I started a different on-site thread to cover the differences between both of the new miniDSP models (HD vs DL); but now I'm wondering: "What about the older models?" For a simple system of 5 speakers and a sub, which miniDSP is "best?" The favorite and successful 2x4? A 10x10? One of the newer nanoAVR's? A model I didn't mention?

I know I'm hedging on an exact question, but I'm not sure I even know what to ask. It seems the break-through feature on the newer nanoAVR models is HDMI related, so they're inserted in the digital signal path. The older models are positioned in the analog path between a preamp/processor and power amp, correct?
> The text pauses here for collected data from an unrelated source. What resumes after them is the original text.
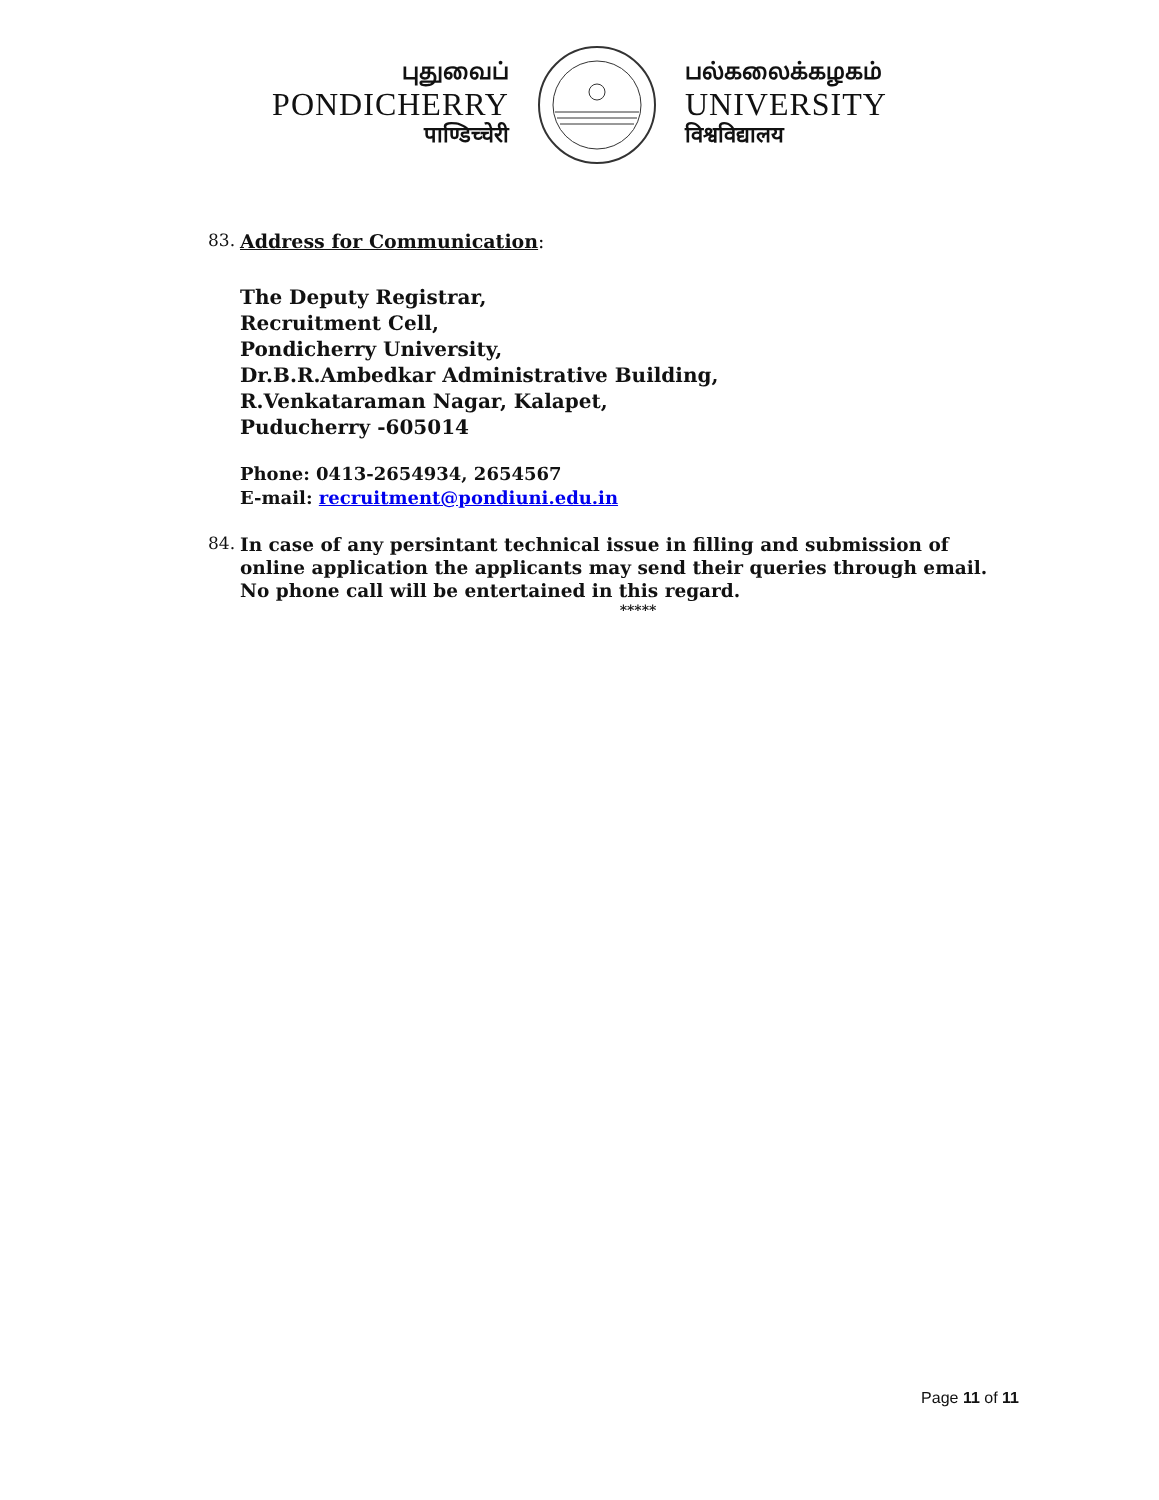புதுவைப்
PONDICHERRY
पाण्डिच्चेरी
பல்கலைக்கழகம்
UNIVERSITY
विश्वविद्यालय
83. Address for Communication:
The Deputy Registrar,
Recruitment Cell,
Pondicherry University,
Dr.B.R.Ambedkar Administrative Building,
R.Venkataraman Nagar, Kalapet,
Puducherry -605014
Phone: 0413-2654934, 2654567
E-mail: recruitment@pondiuni.edu.in
84. In case of any persintant technical issue in filling and submission of online application the applicants may send their queries through email. No phone call will be entertained in this regard.
*****
Page 11 of 11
So ignoring any Dirac Live versions, what are the pros/cons of the older and newer models mentioned above in the context of a simple HT with five speakers and a sub? Does anyone care to comment on switching from a traditional miniDSP model to one of the newer HT versions? Does room measurement/correction get simpler? Do you think the end result would be better? Why or why not?


----------



## HifiZine (Feb 7, 2013)

Hi there, for EQ on a 5.1 system, and excluding Dirac Live, the options mostly (*) boil down to the 10x10 Hd (or the 8x8 kit board) or the nanoAVR HD. The 10x10 is analog in/out and goes between a pre/pro and amplification; the nanoAVR HD is HDMI in/out and goes between the source/s and an AVR or AVP. Between those two the functionality is _fairly_ similar although the nanoAVR "BM" plugin has more sophisticated/flexible bass management.

So neither is "best" - it depends on your system configuration. The nanoAVR is significantly cheaper, so personally I think that would be the one to use if you can.

(*) I say "mostly" because there are other options but they get more complicated/fiddly or get into advanced DIY. You could, for example, use three 2x4s instead of a 10x10 HD (but with no bass management and more limited levels).

Hope that helps


----------



## Lumen (May 17, 2014)

Yes, HifiZine, it does help. A lot! And thank you.


----------